2 – «Não penseis que vim revogar a Lei ou os Profetas; não vim revogar, mas completar».
A lei do amor não torna mais fácil a nossa vida. Jesus não revoga os preceitos da Lei de Moisés. Não tem o propósito de alijar, iludir, facilitar, mas de elevar, aperfeiçoar, plenizar. Jesus é a Carne viva da Lei, o Corpo e a Vida. Mas a carne, o corpo e a vida são delicados e temos que os tratar como tal, com delicadeza e cuidado, prestando a máxima atenção para não ferir, não magoar, para não danificar. Quando cuidamos da carne do outro, do seu corpo e da sua vida, estamos a entrar no seu mundo, estamos a reconhecê-lo como parte essencial do nosso mundo.
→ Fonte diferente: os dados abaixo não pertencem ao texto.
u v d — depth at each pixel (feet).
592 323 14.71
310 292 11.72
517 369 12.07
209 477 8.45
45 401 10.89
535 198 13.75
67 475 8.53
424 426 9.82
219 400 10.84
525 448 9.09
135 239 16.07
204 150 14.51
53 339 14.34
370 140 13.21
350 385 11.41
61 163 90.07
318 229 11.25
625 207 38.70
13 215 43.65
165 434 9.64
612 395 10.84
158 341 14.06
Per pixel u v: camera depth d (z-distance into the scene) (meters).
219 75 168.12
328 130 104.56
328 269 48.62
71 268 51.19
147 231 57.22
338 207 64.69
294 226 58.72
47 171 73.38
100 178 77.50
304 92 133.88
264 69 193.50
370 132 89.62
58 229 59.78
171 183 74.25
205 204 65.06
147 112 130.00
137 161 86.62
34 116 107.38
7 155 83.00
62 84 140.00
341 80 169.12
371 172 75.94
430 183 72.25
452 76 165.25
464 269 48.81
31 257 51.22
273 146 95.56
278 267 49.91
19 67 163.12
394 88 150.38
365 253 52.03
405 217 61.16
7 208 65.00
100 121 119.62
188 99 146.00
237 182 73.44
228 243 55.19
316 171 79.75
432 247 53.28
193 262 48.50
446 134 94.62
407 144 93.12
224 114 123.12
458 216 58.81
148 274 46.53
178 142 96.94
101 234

Quando tocamos as feridas e as chagas do outro, como nos lembra a Santa Teresa de Calcutá, tocamos os ferimentos de Jesus.
Não precisamos de leis nem de regras, desde que amemos de todo o coração! Por certo! Como diria Santo Agostinho, ama e faz o que quiseres! Só que quem ama cuida, sofre, ampara, acolhe, serve, acarinha, gasta-se, respeita, dá-se, entrega-se. A não ser que amar seja apenas uma palavra dita da boca para fora e gasta pelo muito e/ou mau uso da mesma. A não ser que amar seja apenas gozar, sentir prazer, tirar proveito do outro, servir-se do outro enquanto é útil e satisfazer os próprios interesses e caprichos. Amar exige muito de mim. Exige tudo. Não se ama a meio termo, a meio gás, com condições ou reservas. A vida não é branco e preto, também é cinzenta e vermelha, castanha e amarela. No entanto, ou se ama ou não se ama. Amar muito já está dentro do amar. Amar exige tudo de mim e de ti. Exige que gastemos as forças, o corpo e o espírito a favor do outro, de quem, pelo amor, me faço próximo, me faço irmão. Amar é dar a vida. É gastar a vida. É confiar ao outro a própria vida. Foi isso que Jesus fez connosco, comigo e contigo, com a humanidade inteira. Por amor, gastou-Se até à última gota de sangue.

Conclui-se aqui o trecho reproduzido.